A comparison of the country’s annual appropriations with Singapore’s progressive budget reveals how corruption’s decay has prevented the economy from reaching its full potential.
An estimated P700 billion to P1.4 trillion, or 10 percent to 22 percent of the total budget, is wasted through corruption, according to reputable groups such as the Philippine Institute for Development Studies and watchdog organizations.
Procurement irregularities, ghost projects, bribery and patronage are features of the yearly Philippine budget.
Singapore, which has a parliamentary government, has a highly centralized budgeting process under the executive branch. Fiscal discipline is the key feature of the city-state’s budget.
The Ministry of Finance prepares the annual budget, drawing on reserves and revenues in a disciplined manner, adhering to a constitutional balanced budget rule that prohibits deficits.
Parliament debates and approves it, but the ruling People’s Action Party’s supermajority ensures the streamlined passage without individual lawmakers inserting pet projects.
Unlike in the Philippine budget system, congressional earmarks are not allowed, meaning Singapore allocates funds based on national priorities, not district-specific demands.
There is no tradition of Singaporean legislators directing funds to personal or constituency projects.
The Corrupt Practices Investigation Bureau, an independent body reporting directly to the Prime Minister, enforces the Prevention of Corruption Act, which criminalizes bribery in both the public and private sectors.
Its fiscal system emphasizes meritocracy, high public-sector salaries to deter graft and swift investigations.
Singapore’s budget prioritizes long-term investments, which flow effortlessly in the almost graft-free nation.

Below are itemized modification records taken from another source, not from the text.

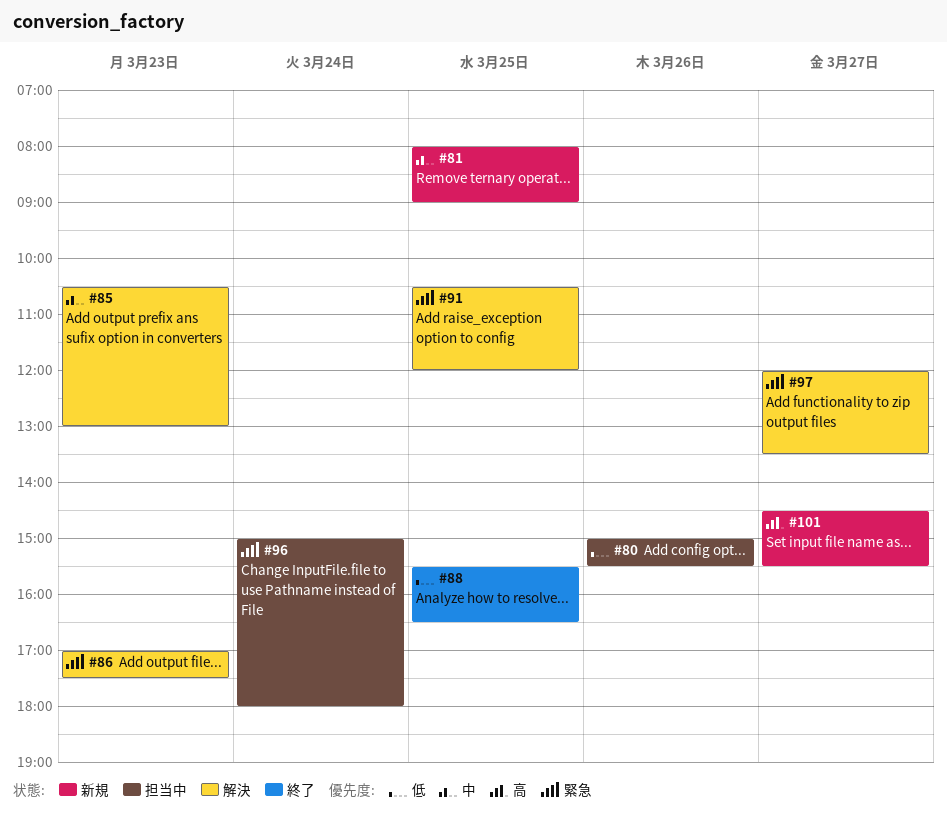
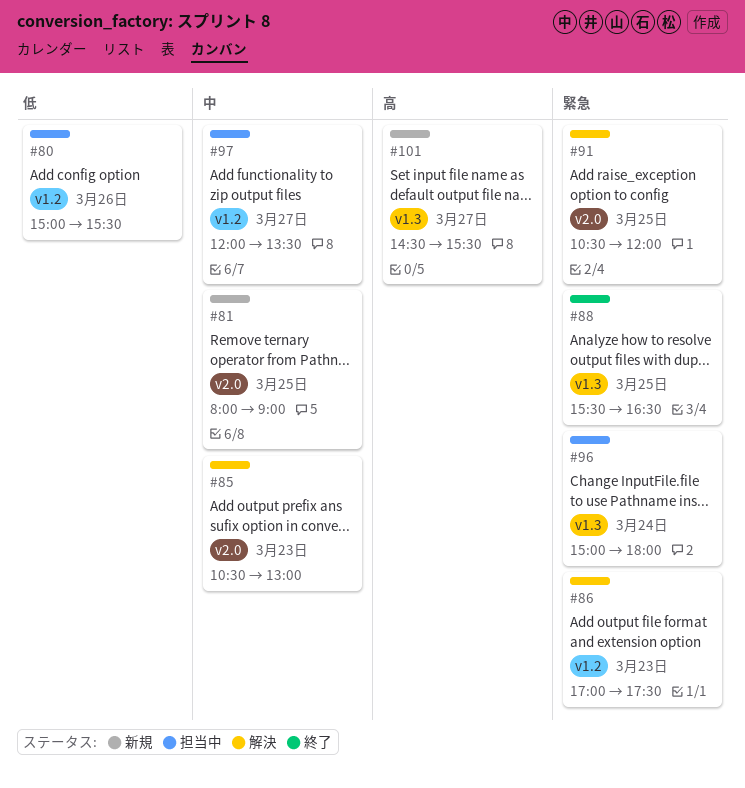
#88, priority: 低 -> 緊急
#97, status: 解決 -> 担当中
#97, priority: 緊急 -> 中

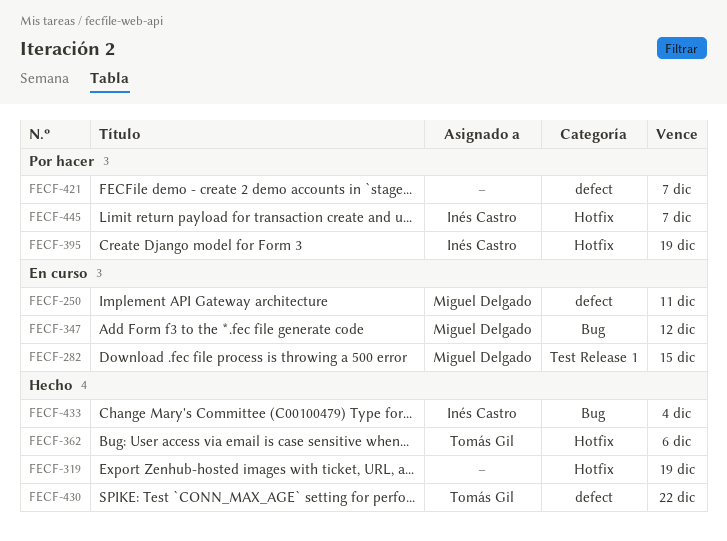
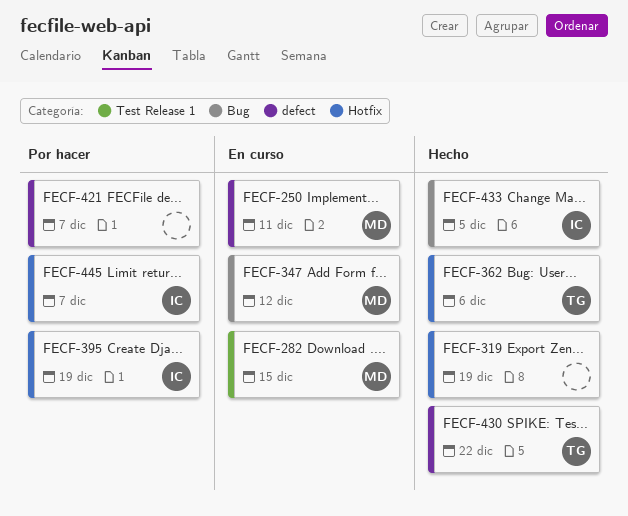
FECF-433, due: Dec 4 -> Dec 5

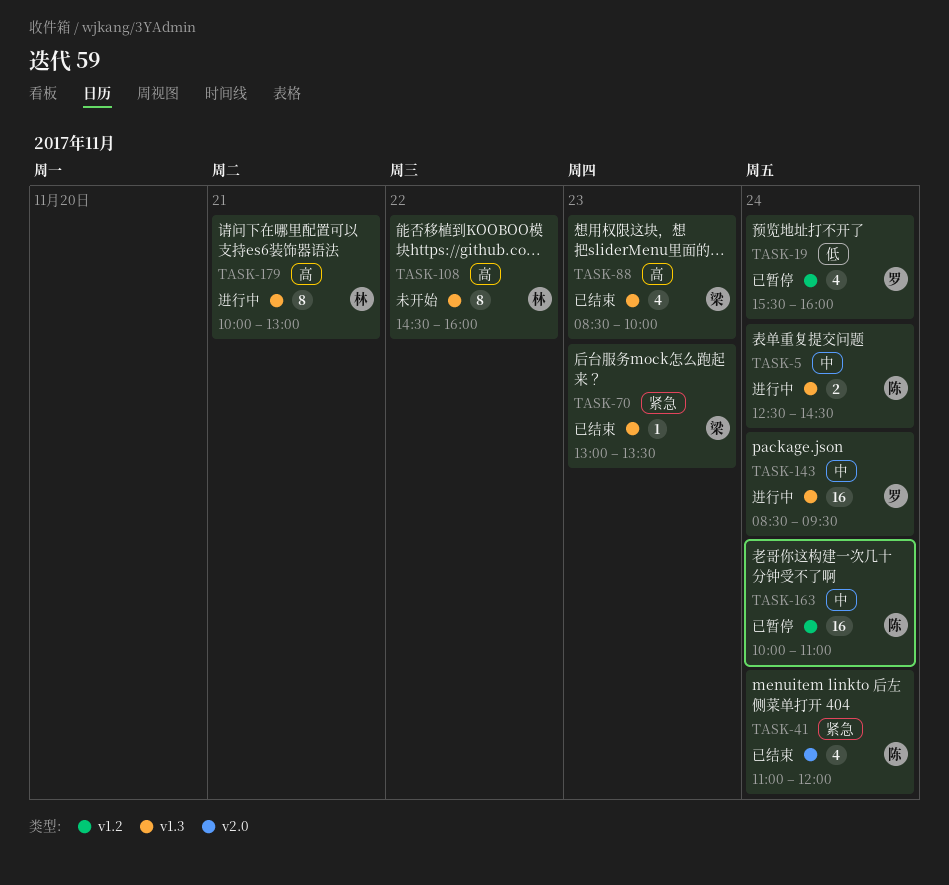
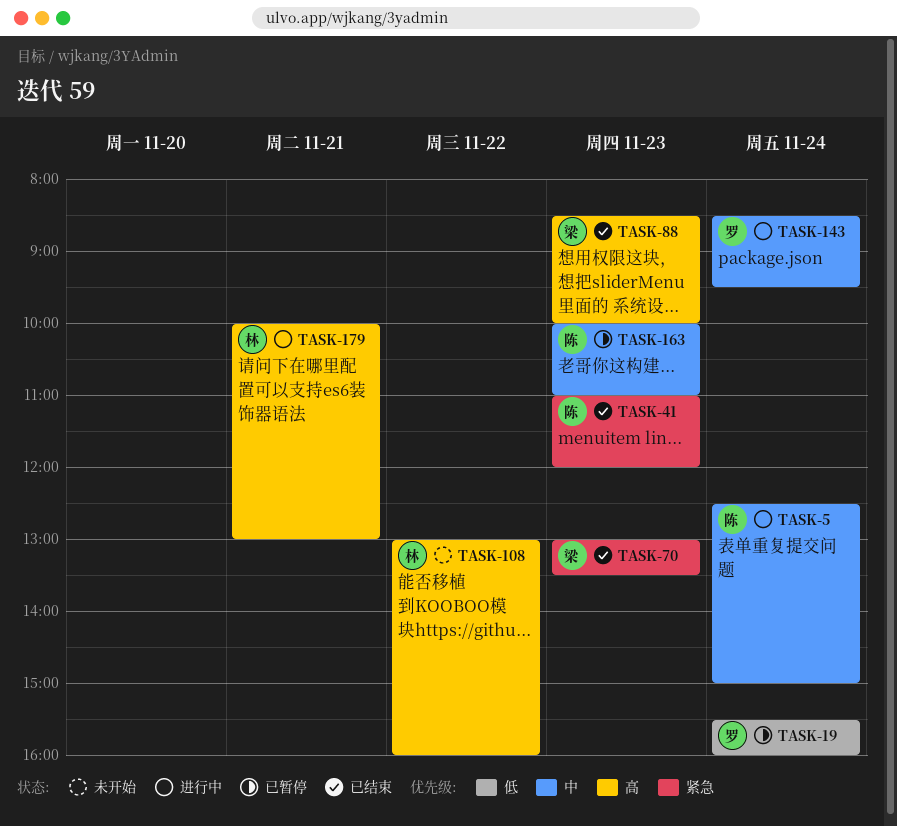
TASK-5, ends: 14:30 -> 15:00
TASK-41, day: Nov 24 -> Nov 23
TASK-108, begins: 14:30 -> 13:00
TASK-163, day: Nov 24 -> Nov 23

In contrast, under a presidential system, the Philippines’ budget process begins with the executive submitting the National Expenditure Program to Congress, which has significant amendment powers.
Lawmakers can make “insertions,” the modern version of pork barrel, after the Supreme Court’s 2013 decision voiding the Priority Development Assistance Fund.
Similarities exist, though, as both countries’ budgets address social welfare, infrastructure and growth.
Targeted relief, such as vouchers providing Singapore households with $800 to people experiencing poverty, food price rebates and SkillsFuture credits for upskilling, focuses on cost of living, families and seniors and is either universal or needs-based, but centrally administered.
Allocations in the Philippine budget include programs for low-income individuals, but critics note that funds are often channeled through patronage schemes.
The processes employed contrast starkly: Singapore’s is highly transparent, with no pork barrel tradition. Allocations are centralized, merit-based and publicly detailed through official channels.
The 2025 budget of the Philippines, described as the most corrupt in history, overflowed with congressional insertions, estimated at P100 billion to P540 billion.
The comparison reveals that Singapore’s budget is compact, future-oriented and free of localized patronage, contributing to its reputation for efficient governance.
The country’s yearly General Appropriations Act, in turn, is ambitious and allocates funds that end up as pork barrel due to insertions that enable political favoritism, undermining transparency.
The differences highlight contrasting systems: meritocratic central planning vs. congressional influence in allocations.
Singapore generally lives within its means, while the Philippines splurges on partisan-laced allocations through deficit spending, funded mainly by debt.
The discipline in the budget process explains why Singapore is in the First World while the Philippines struggles under a boom-and-bust economic cycle.